Subscribe to DSC Newsletter

Why So Many ‘Fake’ Data Scientists?

Have you noticed how many people are suddenly calling themselves data scientists? Your neighbour, that gal you met at a cocktail party — even your accountant has had his business cards changed!

 

There are so many people out there that suddenly call themselves ‘data scientists’ because it is the latest fad. The Harvard Business Review even called it the sexiest job of the 21st century! But in fact, many calling themselves data scientists are lacking the full skill set I would expect were I in charge of hiring a data scientist.

What I see is many business analysts that haven’t even got any understanding of big data technology or programming languages call themselves data scientists. Then there are programmers from the IT function who understand programming but lack the business skills, analytics skills or creativity needed to be a true data scientist.

Part of the problem here is simple supply and demand economics: There simply aren’t enough true data scientists out there to fill the need, and so less qualified (or not qualified at all!) candidates make it into the ranks.

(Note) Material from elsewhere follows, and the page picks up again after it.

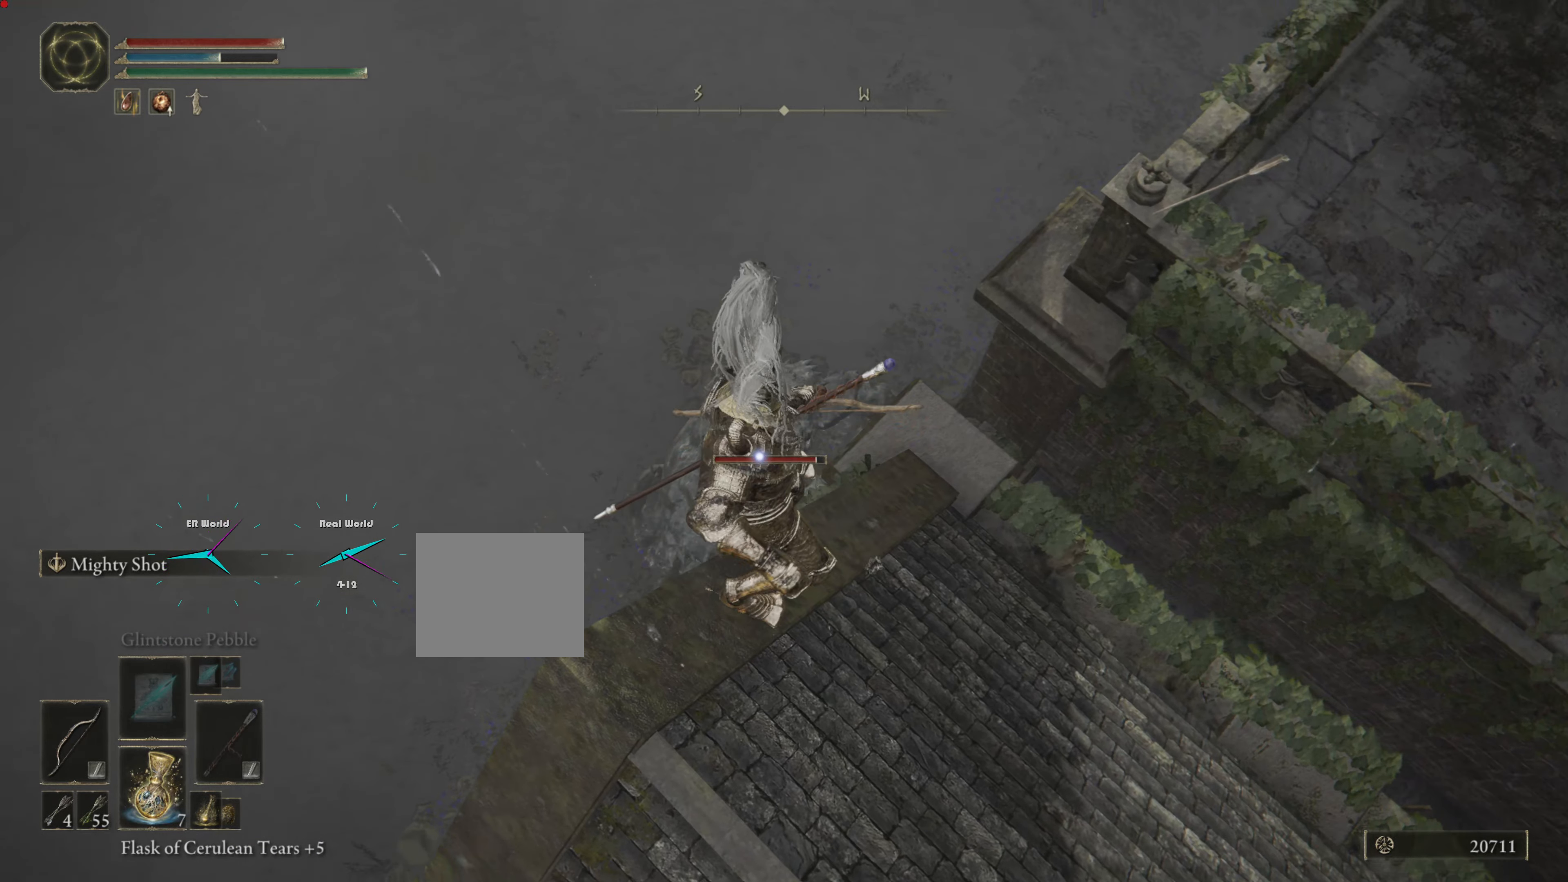
{"buttons": ["L2"], "left_stick": "center", "right_stick": "center", "events": [[183, "right_stick", "down"], [367, "right_stick", "center"]]}
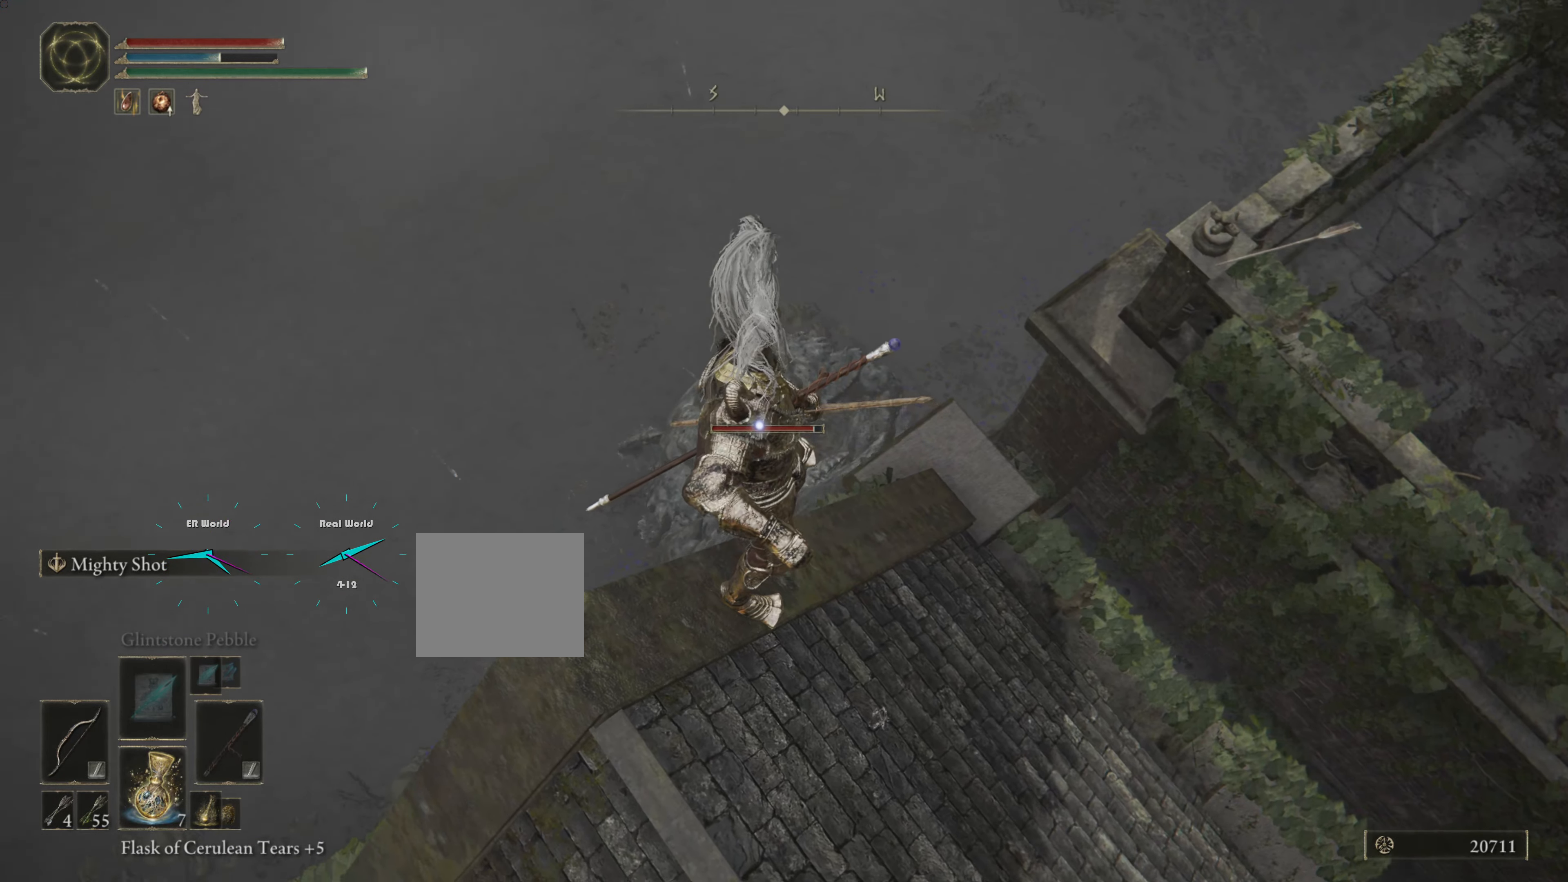
{"buttons": ["L2"], "left_stick": "center", "right_stick": "center", "events": [[134, "R1", "down"], [267, "R1", "up"]]}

Second is that the role of a data scientist is often ill-defined within the field and even within a single company.  People throw the term around to mean everything from a data engineer (the person responsible for creating the software “plumbing” that collects and stores the data) to statisticians who merely crunch the numbers.

A true data scientist is so much more. In my experience, a data scientist is:

  • multidisciplinary. I have seen many companies try to narrow their recruiting by searching for only candidates who have a Phd in mathematics, but in truth, a good data scientist could come from a variety of backgrounds — and may not necessarily have an advanced degree in any of them.
  • business savvy.  If a candidate does not have much business experience, the company must compensate by pairing him or her with someone who does.
  • analytical. A good data scientist must be naturally analytical and have a strong ability to spot patterns.
  • good at visual communications. Anyone can make a chart or graph; it takes someone who understands visual communications to create a representation of data that tells the story the audience needs to hear.
  • versed in computer science. Professionals who are familiar with Hadoop, Java, Python, etc. are in high demand. If your candidate is not expert in these tools, he or she should be paired with a data engineer who is.
  • creative. Creativity is vital for a data scientist, who needs to be able to look beyond a particular set of numbers, beyond even the company’s data sets to discover answers to questions — and perhaps even pose new questions.
  • able to add significant value to data. If someone only presents the data, he or she is a statistician, not a data scientist. Data scientists offer great additional value over data through insights and analysis.
  • a storyteller. In the end, data is useless without context. It is the data scientist’s job to provide that context, to tell a story with the data that provides value to the company.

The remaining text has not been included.